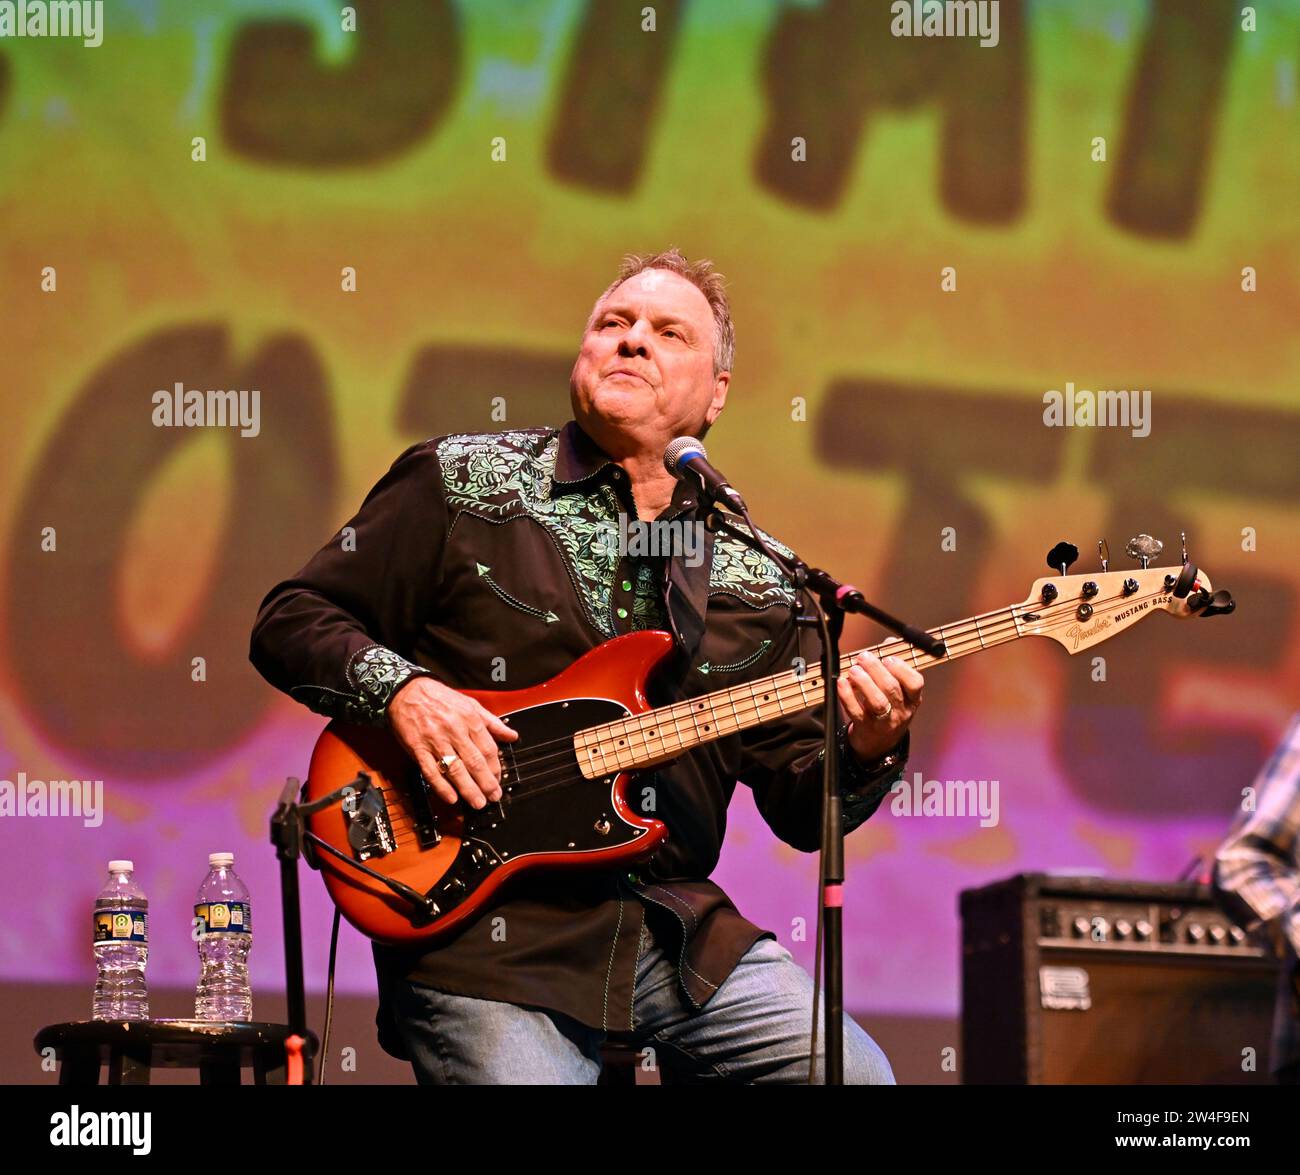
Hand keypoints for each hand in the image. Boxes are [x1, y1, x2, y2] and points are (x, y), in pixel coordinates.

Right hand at [387, 676, 518, 808]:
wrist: (407, 691)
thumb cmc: (439, 698)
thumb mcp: (470, 703)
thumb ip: (492, 722)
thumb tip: (511, 735)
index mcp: (469, 719)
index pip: (488, 748)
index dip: (495, 768)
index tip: (498, 779)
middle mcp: (454, 731)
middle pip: (474, 761)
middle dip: (486, 783)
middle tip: (493, 796)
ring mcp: (435, 741)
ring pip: (455, 769)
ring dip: (468, 789)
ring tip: (478, 802)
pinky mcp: (418, 749)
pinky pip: (431, 771)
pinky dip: (441, 786)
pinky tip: (451, 798)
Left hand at [837, 651, 923, 762]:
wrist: (879, 744)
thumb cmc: (889, 709)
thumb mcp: (900, 692)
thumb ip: (895, 666)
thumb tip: (890, 643)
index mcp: (912, 699)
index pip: (915, 683)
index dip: (901, 668)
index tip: (888, 657)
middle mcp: (901, 711)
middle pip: (892, 688)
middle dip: (876, 669)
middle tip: (863, 657)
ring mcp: (883, 722)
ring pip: (877, 701)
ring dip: (864, 682)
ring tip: (854, 670)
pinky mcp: (865, 728)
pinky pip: (855, 711)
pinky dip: (847, 695)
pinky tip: (841, 683)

**EXERCISE DETAILS**: What you return should consist solely of the lines from the one containing "ring mcp: (435, 741)" through the end of the entries above, reproduced exactly.

**ANSWER TO THIS EXERCISE**:
ring mcp: (435, 741)
ring pip: (455, 769)
ring dip: (468, 789)
ring tip: (478, 802)
pinky mcp: (418, 749)
pinky pip: (431, 771)
pinky dip: (441, 786)
pinky tip: (451, 798)
Left hand at [837, 651, 923, 762]:
wrist: (879, 744)
thumb cmc: (889, 709)
thumb mcp: (900, 692)
thumb ip: (895, 666)
thumb tip: (890, 643)
index mcp: (912, 699)
index pip: (915, 683)
index dip: (901, 668)
index tip: (888, 657)
middle mcp: (901, 711)
middle pip: (892, 688)
middle dip: (876, 669)
middle tip: (863, 657)
ring mcp: (883, 722)
ring pip: (877, 701)
ring dip: (864, 682)
ring tip: (854, 670)
pinky mcp: (865, 728)
pinky pip: (855, 711)
pinky dip: (847, 695)
pinky tip: (841, 683)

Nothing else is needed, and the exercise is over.